### [THE PROBLEM]
Give the lines of the data from the line with "What is the minimum value for Total Wages?" through the end as a numbered list, with blank lines and pictures left out.
** Opening THE RECORDS block **
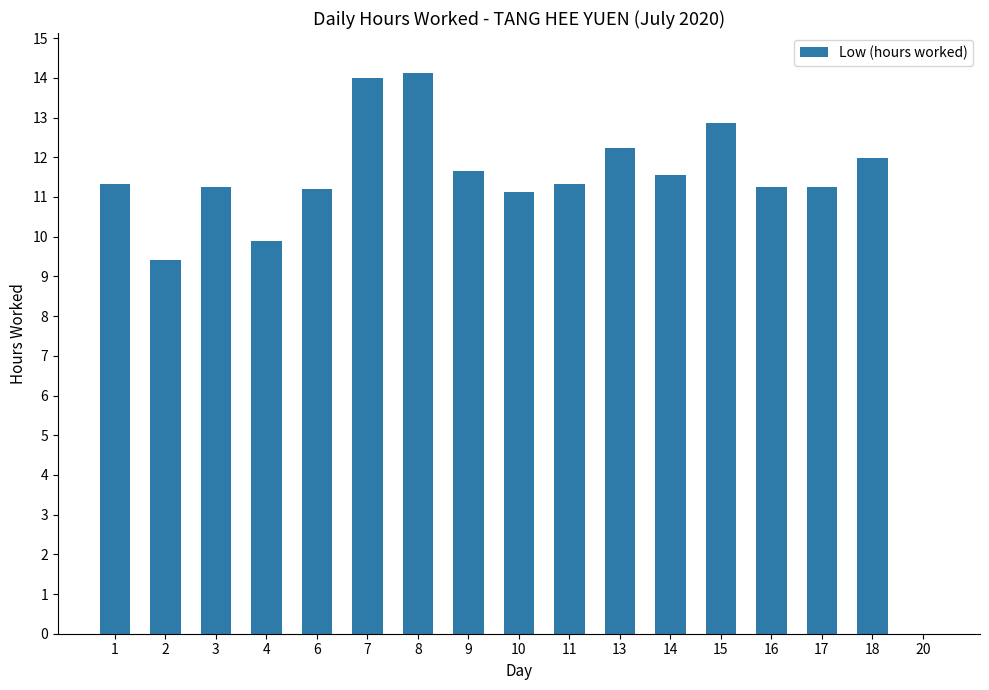

Does the chart contain stacked bars?

No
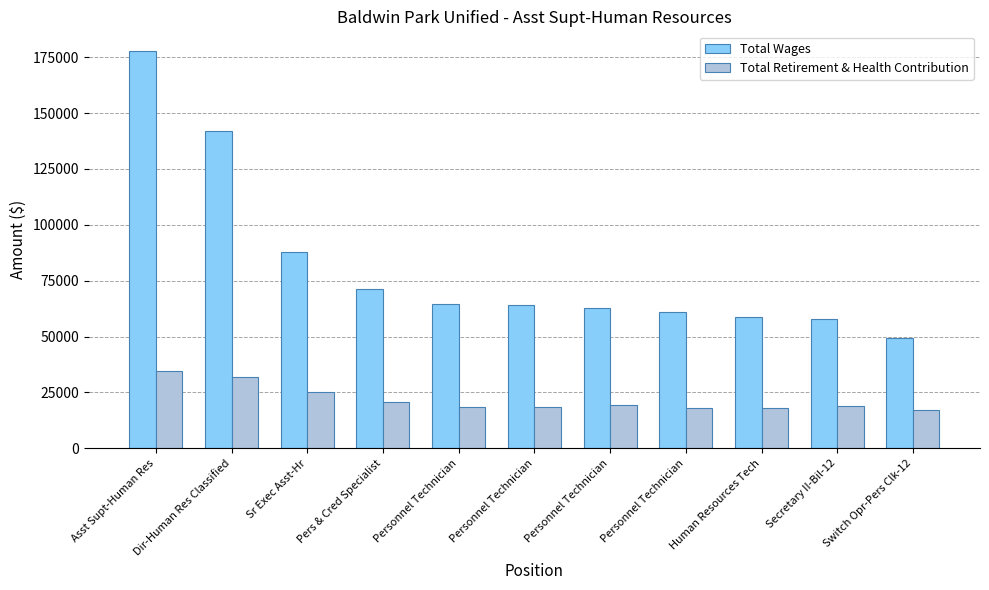

What is the minimum value for Total Wages?

49447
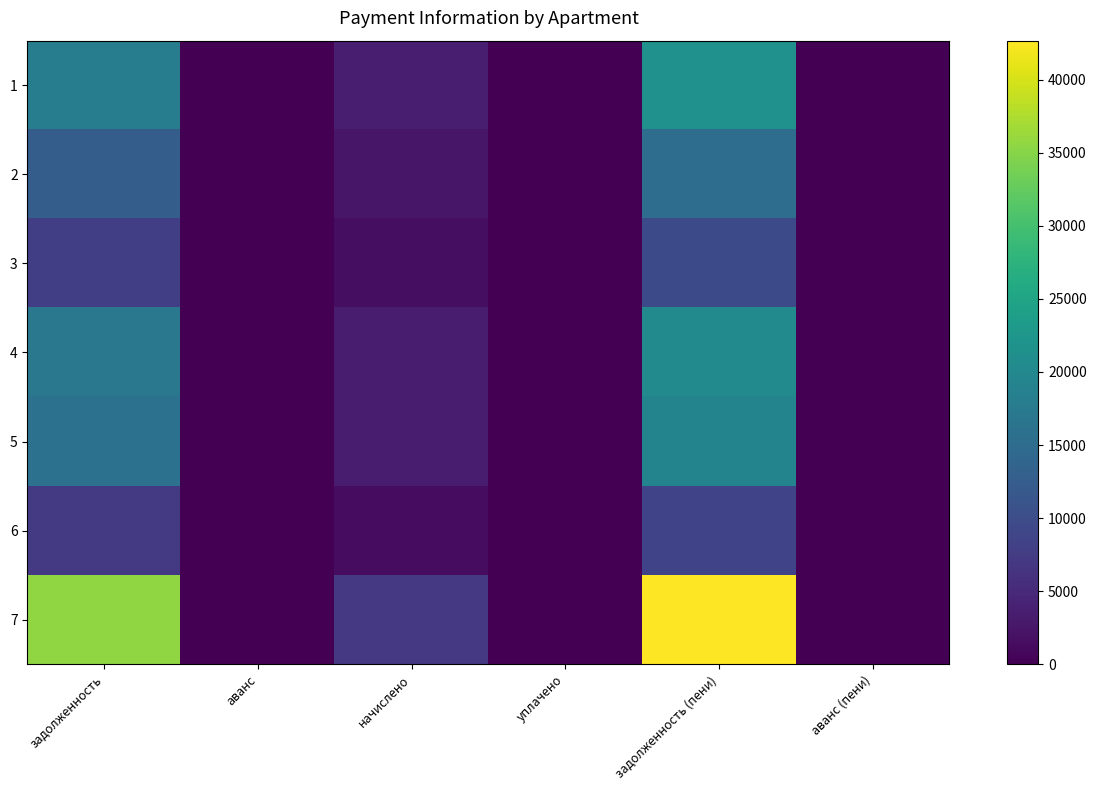

How many data points does each series have?

6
** Closing THE RECORDS block **
### [RESULT BELOW]
1. What is the minimum value for Total Wages?
2. 49447
3. How many data points does each series have?
4. 6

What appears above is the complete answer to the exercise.